§ ASSIGNMENT:
Would you write out every record that follows exactly, with the pictures left out?

Stored items from a collection
^^^^

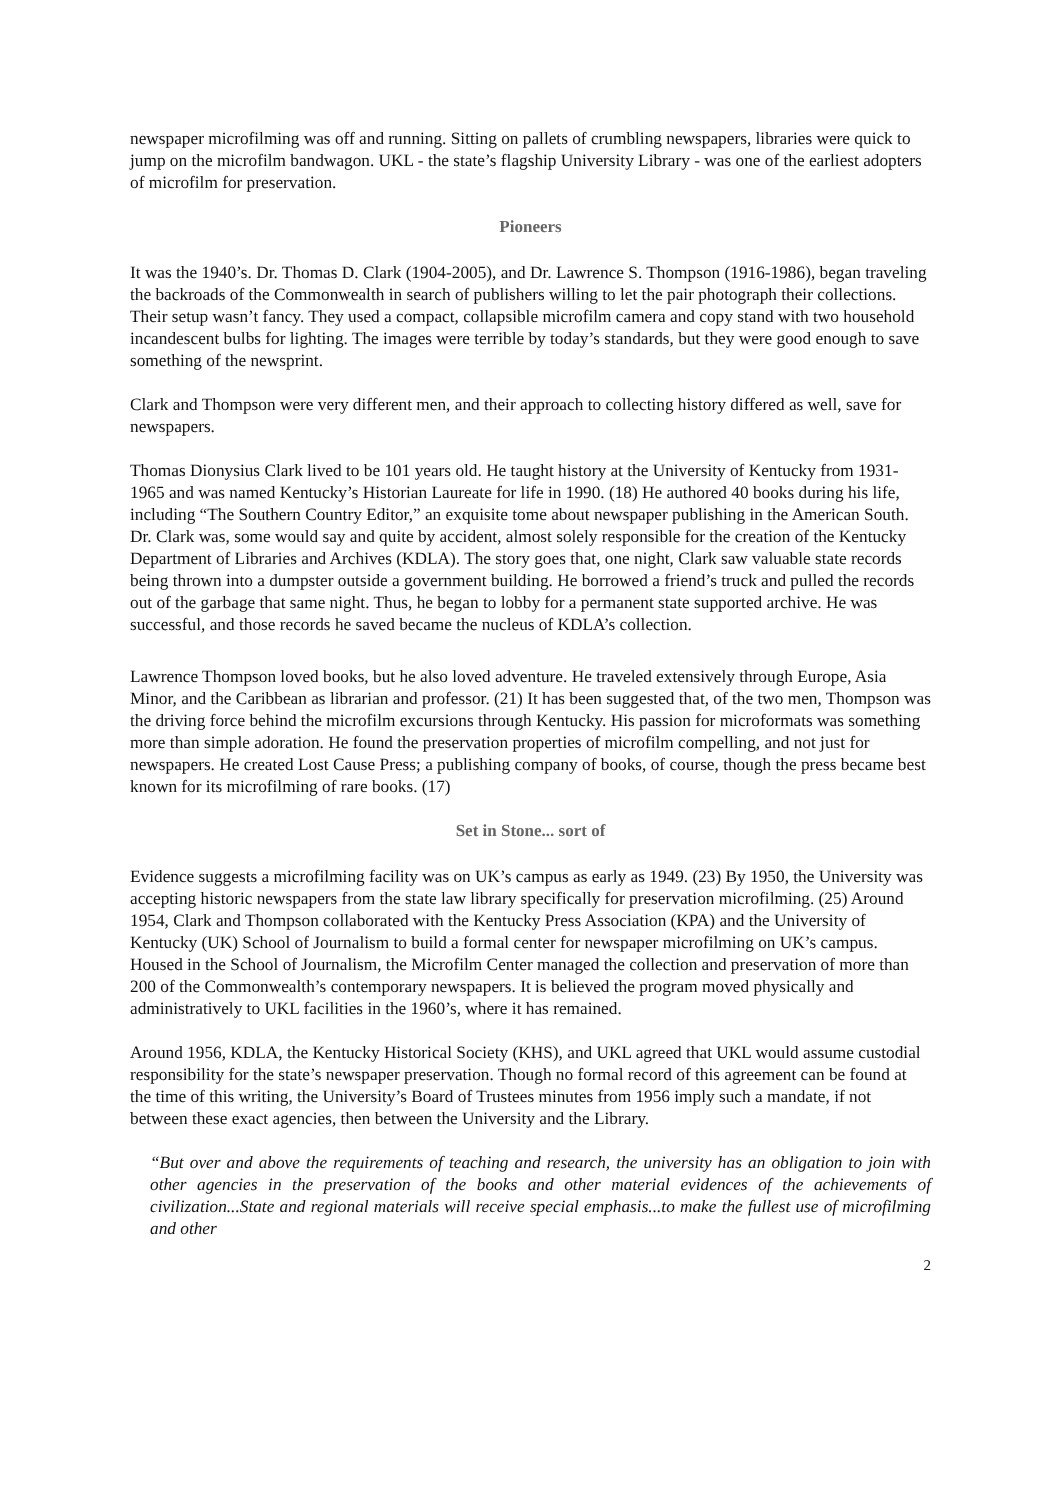newspaper microfilming was off and running. Sitting on pallets of crumbling newspapers, libraries were quick to jump on the microfilm bandwagon. UKL - the state’s flagship University Library - was one of the earliest adopters of microfilm for preservation.
Pioneers
It was the 1940’s. Dr. Thomas D. Clark (1904-2005), and Dr. Lawrence S. Thompson (1916-1986), began traveling the backroads of the Commonwealth in search of publishers willing to let the pair photograph their collections. Their setup wasn’t fancy. They used a compact, collapsible microfilm camera and copy stand with two household incandescent bulbs for lighting. The images were terrible by today’s standards, but they were good enough to save something of the newsprint.
Clark and Thompson were very different men, and their approach to collecting history differed as well, save for newspapers.
Thomas Dionysius Clark lived to be 101 years old. He taught history at the University of Kentucky from 1931-1965 and was named Kentucky’s Historian Laureate for life in 1990. (18) He authored 40 books during his life, including “The Southern Country Editor,” an exquisite tome about newspaper publishing in the American South. Dr. Clark was, some would say and quite by accident, almost solely responsible for the creation of the Kentucky Department of Libraries and Archives (KDLA). The story goes that, one night, Clark saw valuable state records being thrown into a dumpster outside a government building. He borrowed a friend’s truck and pulled the records out of the garbage that same night. Thus, he began to lobby for a permanent state supported archive. He was successful, and those records he saved became the nucleus of KDLA’s collection.
Lawrence Thompson loved books, but he also loved adventure. He traveled extensively through Europe, Asia Minor, and the Caribbean as librarian and professor. (21) It has been suggested that, of the two men, Thompson was the driving force behind the microfilm excursions through Kentucky. His passion for microformats was something more than simple adoration. He found the preservation properties of microfilm compelling, and not just for newspapers. He created Lost Cause Press; a publishing company of books, of course, though the press became best known for its microfilming of rare books. (17)
Set in Stone... sort of
Evidence suggests a microfilming facility was on UK’s campus as early as 1949. (23) By 1950, the University was accepting historic newspapers from the state law library specifically for preservation microfilming. (25) Around 1954, Clark and Thompson collaborated with the Kentucky Press Association (KPA) and the University of Kentucky (UK) School of Journalism to build a formal center for newspaper microfilming on UK’s campus. Housed in the School of Journalism, the Microfilm Center managed the collection and preservation of more than 200 of the Commonwealth’s contemporary newspapers. It is believed the program moved physically and administratively to UKL facilities in the 1960’s, where it has remained.
Around 1956, KDLA, the Kentucky Historical Society (KHS), and UKL agreed that UKL would assume custodial responsibility for the state’s newspaper preservation. Though no formal record of this agreement can be found at the time of this writing, the University’s Board of Trustees minutes from 1956 imply such a mandate, if not between these exact agencies, then between the University and the Library.
“But over and above the requirements of teaching and research, the university has an obligation to join with other agencies in the preservation of the books and other material evidences of the achievements of civilization...State and regional materials will receive special emphasis...to make the fullest use of microfilming and other
2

^^^^

§ OUTPUT:
newspaper microfilming was off and running. Sitting on pallets of crumbling newspapers, libraries were quick to jump on the microfilm bandwagon. UKL - the state’s flagship University Library - was one of the earliest adopters of microfilm for preservation.
Pioneers
It was the 1940’s. Dr. Thomas D. Clark (1904-2005), and Dr. Lawrence S. Thompson (1916-1986), began traveling the backroads of the Commonwealth in search of publishers willing to let the pair photograph their collections. Their setup wasn’t fancy. They used a compact, collapsible microfilm camera and copy stand with two household incandescent bulbs for lighting. The images were terrible by today’s standards, but they were good enough to save something of the newsprint.
Clark and Thompson were very different men, and their approach to collecting history differed as well, save for newspapers.
Thomas Dionysius Clark lived to be 101 years old. He taught history at the University of Kentucky from 1931-1965 and was named Kentucky’s Historian Laureate for life in 1990. (18) He authored 40 books during his life, including “The Southern Country Editor,” an exquisite tome about newspaper publishing in the American South. Dr. Clark was, some would say and quite by accident, almost solely responsible for the creation of the Kentucky Department of Libraries and Archives (KDLA). The story goes that, one night, Clark saw valuable state records being thrown into a dumpster outside a government building. He borrowed a friend’s truck and pulled the records out of the garbage that same night. Thus, he began to lobby for a permanent state supported archive. He was successful, and those records he saved became the nucleus of KDLA’s collection.
Lawrence Thompson loved books, but he also loved adventure. He traveled extensively through Europe, Asia Minor, and the Caribbean as librarian and professor. (21) It has been suggested that, of the two men, Thompson was the driving force behind the microfilm excursions through Kentucky. His passion for microformats was something more than simple adoration. He found the preservation properties of microfilm compelling, and not just for newspapers. He created Lost Cause Press; a publishing company of books, of course, though the press became best known for its microfilming of rare books. (17)
Set in Stone... sort of
Evidence suggests a microfilming facility was on UK’s campus as early as 1949. (23) By 1950, the University was accepting historic newspapers from the state law library specifically for preservation microfilming. (25) Around 1954, Clark and Thompson collaborated with the Kentucky Press Association (KPA) and the University of Kentucky (UK) School of Journalism to build a formal center for newspaper microfilming on UK’s campus. Housed in the School of Journalism, the Microfilm Center managed the collection and preservation of more than 200 of the Commonwealth’s contemporary newspapers. It is believed the program moved physically and administratively to UKL facilities in the 1960’s, where it has remained.
Around 1956, KDLA, the Kentucky Historical Society (KHS), and UKL agreed that UKL would assume custodial responsibility for the state’s newspaper preservation. Though no formal record of this agreement can be found at the time of this writing, the University’s Board of Trustees minutes from 1956 imply such a mandate, if not between these exact agencies, then between the University and the Library.
“But over and above the requirements of teaching and research, the university has an obligation to join with other agencies in the preservation of the books and other material evidences of the achievements of civilization...State and regional materials will receive special emphasis...to make the fullest use of microfilming and other
2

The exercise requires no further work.